=== Data to process ===

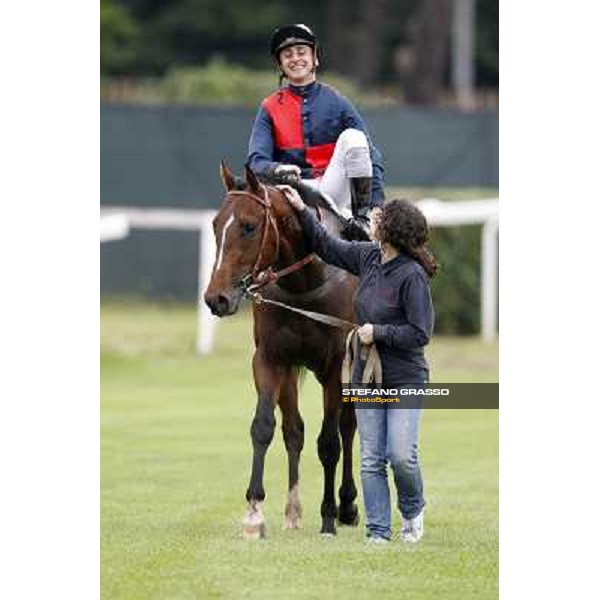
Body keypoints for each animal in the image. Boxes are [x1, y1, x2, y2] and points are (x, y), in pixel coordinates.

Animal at [204, 162, 358, 536]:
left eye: (248, 226)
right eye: (215, 224)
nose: (216, 298)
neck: (305, 284)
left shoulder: (335, 369)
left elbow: (329, 442)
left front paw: (329, 516)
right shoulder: (271, 360)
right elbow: (264, 426)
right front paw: (254, 512)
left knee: (347, 427)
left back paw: (347, 505)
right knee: (294, 430)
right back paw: (293, 510)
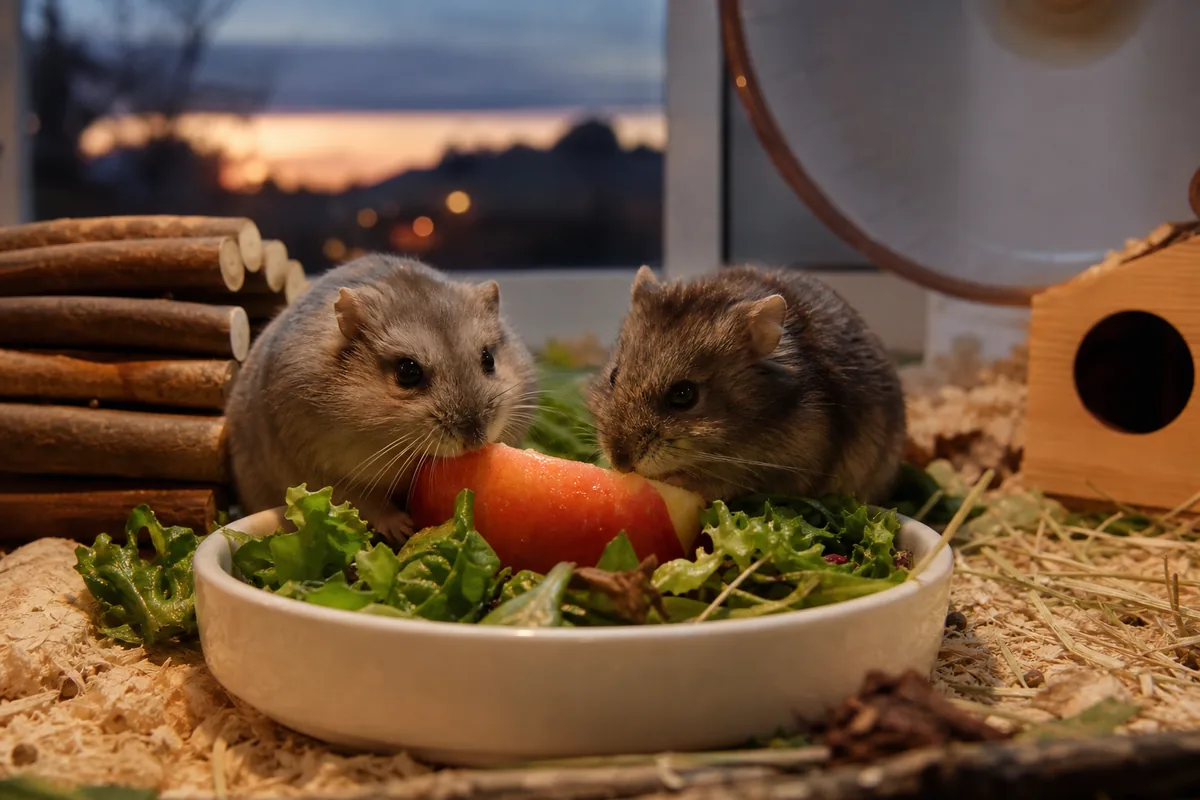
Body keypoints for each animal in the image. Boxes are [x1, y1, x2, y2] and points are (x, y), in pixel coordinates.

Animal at [226, 254, 538, 541]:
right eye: (407, 371)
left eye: (489, 359)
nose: (475, 440)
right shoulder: (322, 472)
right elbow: (363, 501)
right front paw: (403, 529)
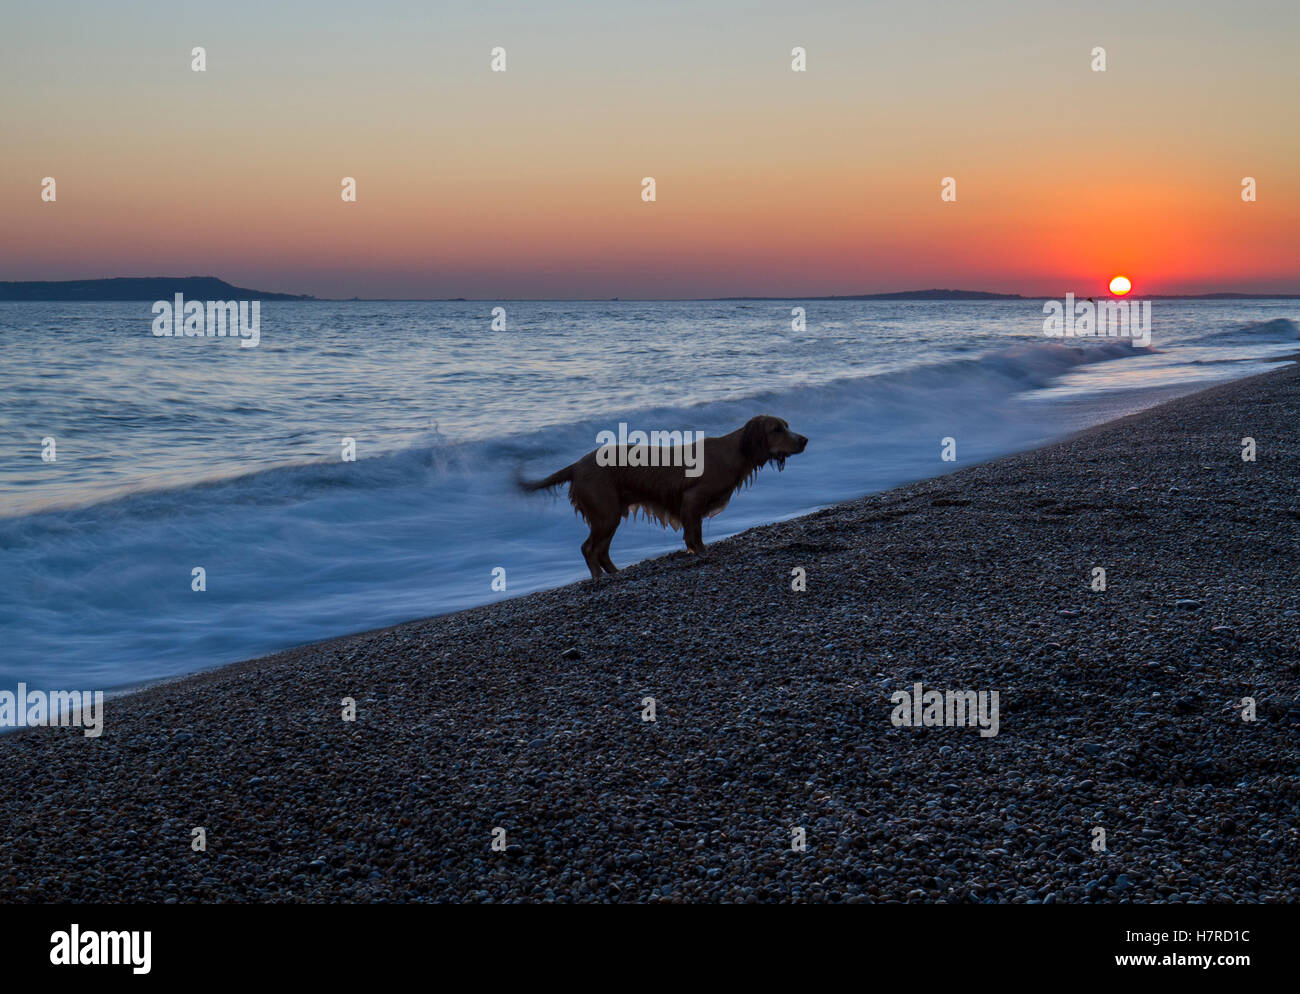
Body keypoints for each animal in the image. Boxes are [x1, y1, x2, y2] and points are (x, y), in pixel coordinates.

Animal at [514, 413, 800, 582]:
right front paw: (701, 553)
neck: (734, 451)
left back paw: (616, 574)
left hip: (609, 515)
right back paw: (599, 579)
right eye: (777, 429)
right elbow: (694, 536)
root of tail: (575, 465)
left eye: (787, 426)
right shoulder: (691, 499)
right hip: (606, 514)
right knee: (589, 549)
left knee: (601, 550)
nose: (805, 440)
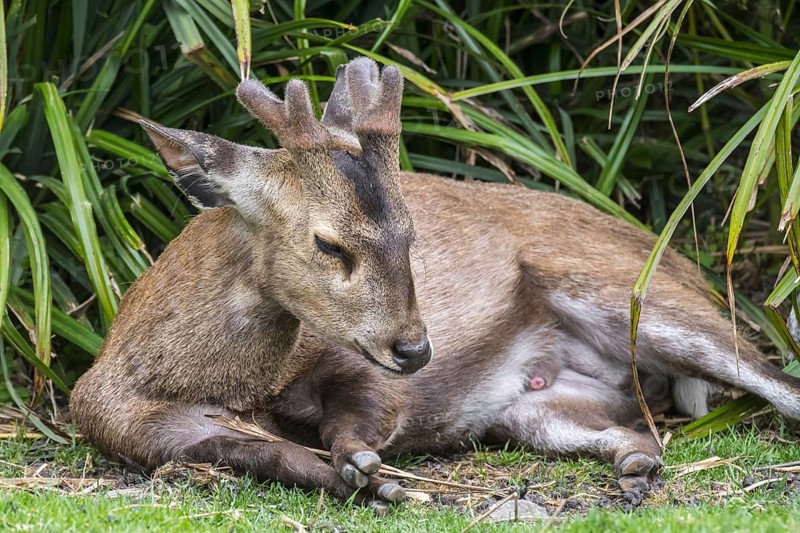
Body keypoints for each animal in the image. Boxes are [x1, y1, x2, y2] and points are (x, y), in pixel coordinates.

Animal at [71, 57, 800, 508]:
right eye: (328, 242)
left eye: (412, 232)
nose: (418, 349)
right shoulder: (148, 432)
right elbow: (279, 458)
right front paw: (367, 481)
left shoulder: (362, 372)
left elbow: (357, 419)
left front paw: (374, 472)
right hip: (536, 411)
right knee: (636, 432)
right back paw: (636, 473)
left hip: (637, 297)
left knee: (777, 382)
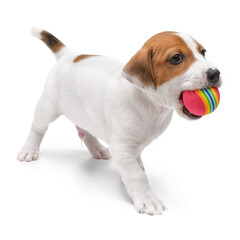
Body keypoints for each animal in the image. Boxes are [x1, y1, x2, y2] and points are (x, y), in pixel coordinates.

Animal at [17, 27, 222, 215]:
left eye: (203, 52)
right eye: (176, 58)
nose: (215, 73)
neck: (150, 103)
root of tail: (67, 55)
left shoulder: (133, 147)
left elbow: (137, 165)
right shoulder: (122, 148)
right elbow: (137, 175)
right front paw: (147, 198)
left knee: (85, 129)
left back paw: (97, 149)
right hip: (48, 107)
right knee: (38, 127)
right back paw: (29, 150)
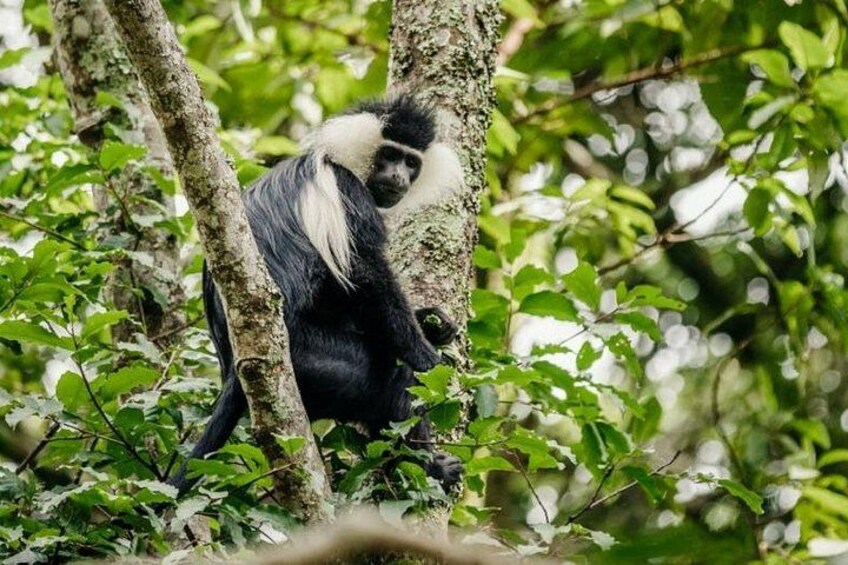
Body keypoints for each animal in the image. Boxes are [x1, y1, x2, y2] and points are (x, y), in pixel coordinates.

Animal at [170, 96, 465, 495]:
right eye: (389, 156)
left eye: (412, 163)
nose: (399, 178)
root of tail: (235, 369)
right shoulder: (347, 193)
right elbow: (366, 275)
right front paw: (426, 355)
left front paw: (434, 322)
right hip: (316, 360)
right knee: (393, 377)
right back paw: (425, 465)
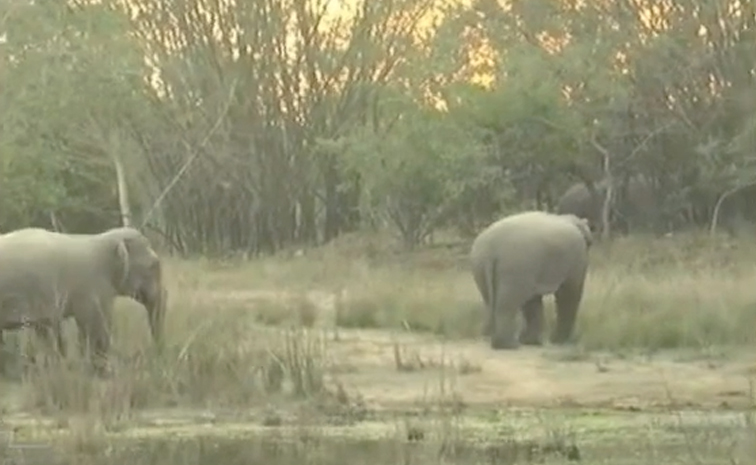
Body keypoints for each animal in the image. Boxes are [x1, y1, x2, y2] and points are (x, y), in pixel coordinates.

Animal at [0, 226, 167, 373]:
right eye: (153, 265)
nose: (155, 355)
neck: (101, 239)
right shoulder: (91, 288)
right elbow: (96, 327)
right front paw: (103, 371)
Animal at [470, 211, 592, 350]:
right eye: (590, 243)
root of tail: (491, 249)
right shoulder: (577, 255)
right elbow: (568, 293)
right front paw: (561, 342)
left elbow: (534, 300)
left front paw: (531, 342)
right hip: (516, 265)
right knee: (508, 303)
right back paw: (509, 345)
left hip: (479, 265)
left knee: (492, 301)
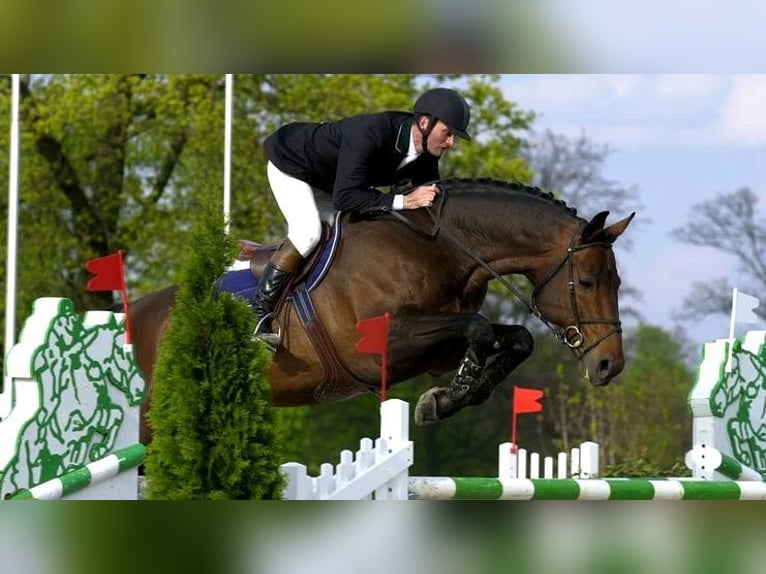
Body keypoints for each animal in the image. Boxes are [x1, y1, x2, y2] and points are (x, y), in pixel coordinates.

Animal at [130, 180, 636, 446]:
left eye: (617, 283)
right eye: (587, 282)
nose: (609, 366)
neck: (441, 248)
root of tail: (139, 308)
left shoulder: (437, 351)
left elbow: (513, 338)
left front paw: (447, 398)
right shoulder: (375, 350)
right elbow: (478, 329)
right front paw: (447, 397)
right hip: (158, 412)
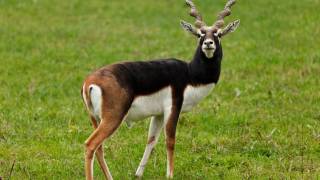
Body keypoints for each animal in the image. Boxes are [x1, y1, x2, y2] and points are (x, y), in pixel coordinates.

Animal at [81, 0, 239, 179]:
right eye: (200, 34)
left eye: (218, 34)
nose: (208, 44)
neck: (190, 74)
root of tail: (90, 82)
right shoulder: (173, 107)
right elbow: (170, 140)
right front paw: (169, 175)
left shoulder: (158, 114)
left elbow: (151, 140)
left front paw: (138, 174)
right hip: (112, 118)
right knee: (90, 144)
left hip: (95, 119)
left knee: (99, 147)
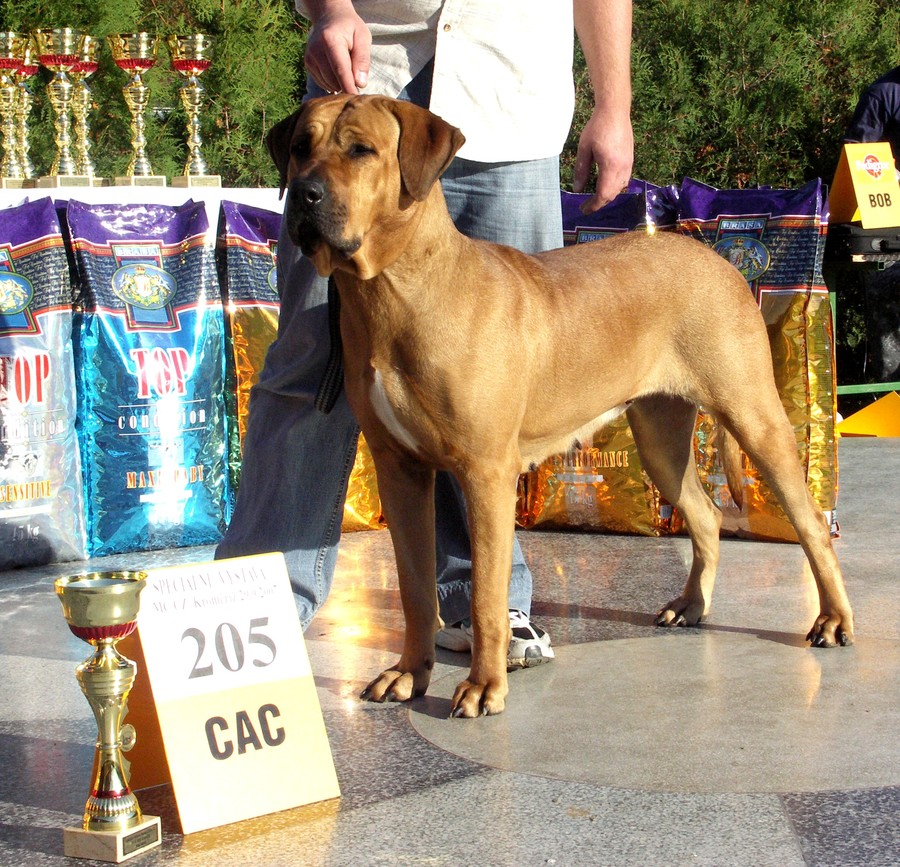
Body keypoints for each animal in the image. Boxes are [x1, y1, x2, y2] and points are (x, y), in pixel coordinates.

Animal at [267, 94, 854, 718]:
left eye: (361, 150)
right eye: (301, 146)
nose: (304, 192)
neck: (394, 289)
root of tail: (720, 262)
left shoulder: (486, 472)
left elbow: (486, 597)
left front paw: (483, 686)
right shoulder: (400, 469)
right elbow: (415, 587)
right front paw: (409, 674)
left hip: (754, 416)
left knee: (810, 524)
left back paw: (833, 621)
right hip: (660, 436)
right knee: (706, 516)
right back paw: (692, 606)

===

The answer must consist of every line in the records above that contains the word "back".

left back paw: (347, 505)
right back paw: (293, 510)
left back paw: (616, 574)
right back paw: (599, 579)
right back paw: (636, 473)
left back paw: (97, 149)
right back paw: (29, 150)
right back paw: (425, 465)
right back paw: (509, 345)
left back paw: (833, 621)
right back paw: (692, 606)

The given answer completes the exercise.